Install memex — cross-AI memory
WarnAudited by ClawScan on May 16, 2026.
Overview
This skill is transparent about installing local cross-AI memory, but it creates a persistent index of private conversations and notes and uses a remote installer, so users should review it carefully before approving.
Only install this if you truly want a persistent, local, cross-agent memory of your AI conversations and related sources. Before approving the curl installer or daemon, inspect the script, understand which folders will be indexed, confirm how to disable or delete the memory database, and connect only trusted MCP clients.
Findings (6)
Artifact-based informational review of SKILL.md, metadata, install specs, static scan signals, and capability signals. ClawScan does not execute the skill or run runtime probes.
Private AI chats, notes, and chat exports may be stored verbatim and resurfaced in future sessions, including contexts where the user did not expect older material to influence the agent.
The skill explicitly creates a broad, persistent memory corpus from private conversations and other local sources, then makes it reusable by agents.
captures the user's AI conversations across Claude Code, Cowork (including subagents), Cursor, Obsidian, and Telegram exports into a searchable SQLite + FTS5 index that any MCP-compatible agent can query
Install only if you want this broad memory behavior. Before approving, check whether memex supports source exclusions, deletion/retention controls, and a way to disable auto-context injection.
A client or agent connected to memex may be able to retrieve history originally produced in other tools, projects, or contexts.

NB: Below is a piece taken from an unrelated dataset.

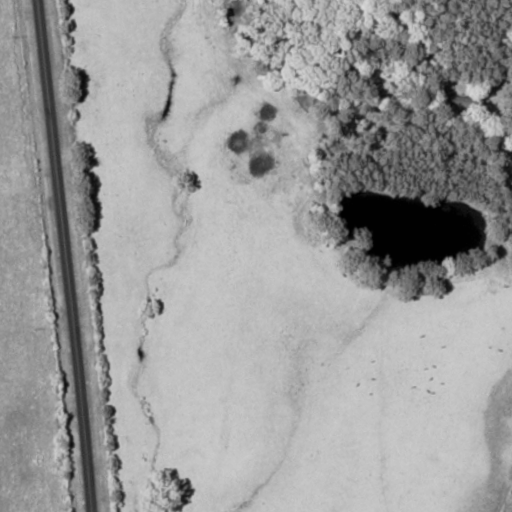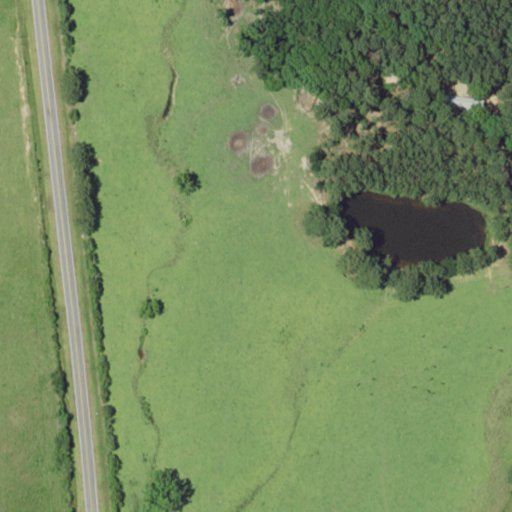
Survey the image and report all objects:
road: (66, 255)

The shared MCP corpus can be queried by multiple clients, but the artifacts do not describe per-client permissions or boundaries.
Any MCP-compatible agent can then query that corpus through 18 standard tools
Use this only with agents and MCP clients you trust, and look for access-control or per-source scoping options before connecting additional clients.
Memex may keep indexing new conversations or exports automatically after install, including across reboots or logins.
The install creates persistent background behavior that continues watching private local directories after the original installation task.
`memex-sync install` (LaunchAgent) | Registers a macOS LaunchAgent so memex daemon auto-starts on login. ... watches `~/.claude/projects/`, `~/Downloads/Telegram Desktop/`, etc.
Confirm that you want the daemon before approving `memex-sync install`, and ask for uninstall/disable instructions if you only want manual indexing.
Approving the one-liner trusts the remote script and npm package to modify local configs, install a daemon, and index local data.
The default path runs a hosted shell script whose contents are not included in the submitted skill artifacts, and that script performs high-impact local setup.
`curl -fsSL https://memex.parallelclaw.ai/install.sh | bash` | Fast-path installer
Inspect the installer first, prefer pinned package versions where possible, and only run it from a trusted network and source.
Using sudo for npm can change system-level Node package locations and increases the impact of a compromised package or installer.
The skill may ask for administrator-level npm installation in one recovery path, though it discloses that this is optional and not the default.
`sudo npm install -g memex-mvp` | Offered as Plan A on EACCES if user explicitly wants quick ... Skill never runs sudo without explicit user "yes".
Prefer the documented no-sudo npm prefix fix unless you specifically understand and accept the admin-level install.
A user might over-assume that every step is offline, even though installation requires downloading code and packages.
The local-first privacy claim is central to the pitch; the same artifacts also disclose network-dependent install steps, so users should read the claim with those exceptions in mind.
No cloud. No account. No data leaves your machine.
Treat the privacy claim as applying to the intended memex runtime, not to installer downloads; review any optional URL-saving or proxy behavior separately.